On the President's Authority
by larre
The American Civil Liberties Union today released documents obtained from the Government that claim top officials of the Bush administration, including the president himself, authorized "the use of inhumane interrogation methods against detainees in Iraq."
The documents, which were produced by court order, include FBI agent email messages and internal memos. They were ordered produced in connection with a long-pending lawsuit under the Freedom of Information Act and are now available on the web. Extensive portions were redacted by the Government before disclosure to the ACLU but what remains is very damning.
One email purports to be from the "On Scene Commander--Baghdad" in May 2004. In it, the author refers to an Executive Order in which President Bush directly authorized interrogation techniques such as sleep deprivation, stress positions, the use of military dogs, and "sensory deprivation through the use of hoods, etc." Both the Geneva Conventions and the FBI's own rules prohibit agents from employing such techniques, of course. Apart from the inhumanity of it, the FBI is upset because confessions and other evidence obtained through such means are inadmissable in U.S. criminal prosecutions.
Another email among the 21 documents released by the ACLU is a June 2004 "Urgent Report" to the FBI Director. This, the ACLU says, "raises concerns that abuse of detainees is being covered up."

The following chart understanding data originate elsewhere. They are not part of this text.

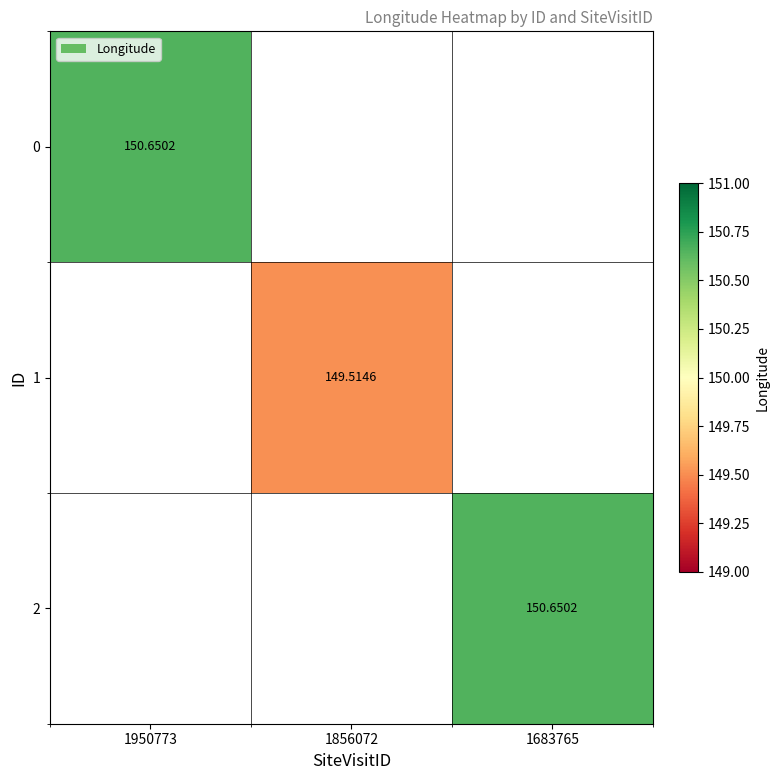

Is the value of 1 at 1856072 greater than the value of 2 at 1683765?

No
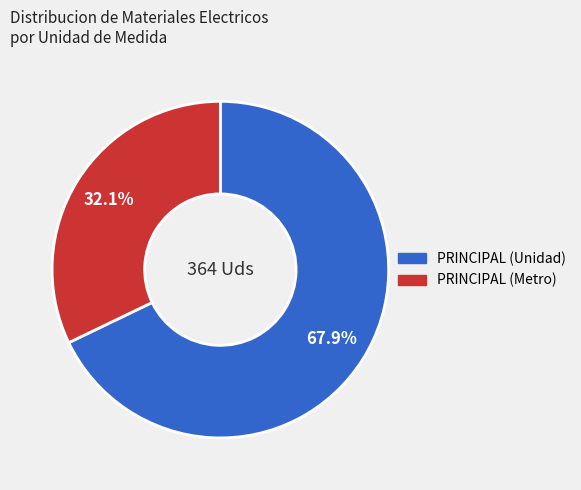

Is there a majority slice in this chart?

Yes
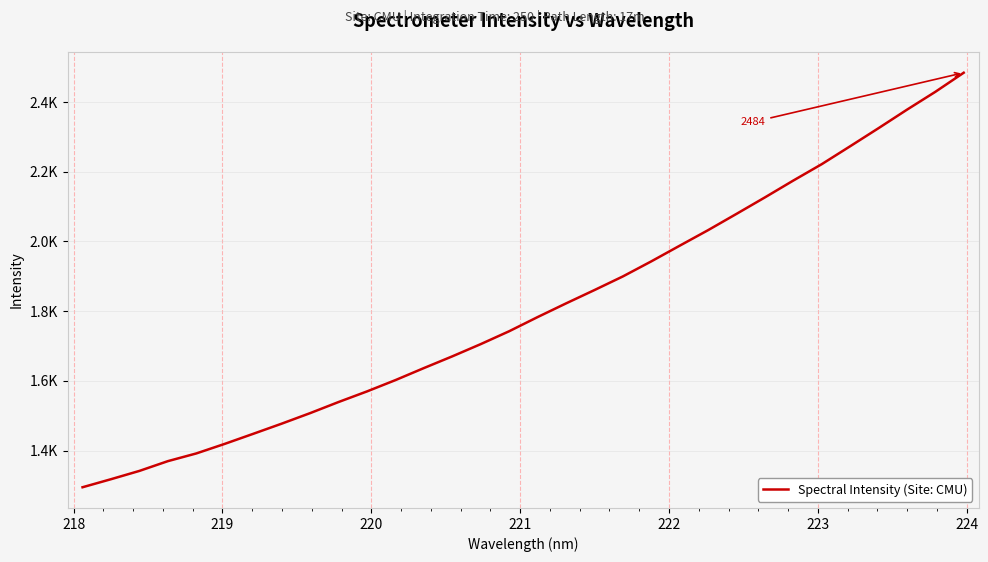

What is the greatest value displayed?

2484.1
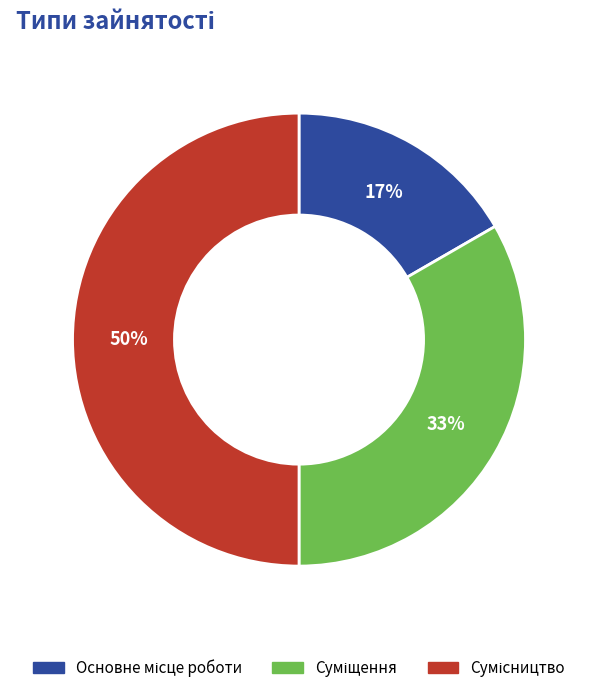

How many segments does this pie chart have?

3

The document is blacked out extensively, but as an ACLU statement says --
"legible portions of the document appear to describe an account given to the FBI’s Sacramento Field Office by an FBI agent who had "observed numerous physical abuse incidents of Iraqi civilian detainees," including "strangulation, beatings, [and] placement of lit cigarettes into the detainees ear openings." The document states that "[redacted] was providing this account to the FBI based on his knowledge that [redacted] were engaged in a cover-up of these abuses."At least three email documents contain eye witness accounts of abusive treatment, outright torture, and child rape of Guantanamo inmates, plus a description of an Army lawyer's strained efforts to come up with a legal fig leaf for the outrages being committed by U.S. Defense Department interrogators. Also revealed in the documents is evidence that Deputy Secretary of Defense Paul Wolfowitz expressly authorized DoD interrogators to impersonate FBI agents when torturing prisoners.
There's not much more I feel like saying. Rumsfeld, Wolfowitz, Feith, and the rest of the thugs Bush has put in charge of the Defense Department are worse than gangsters.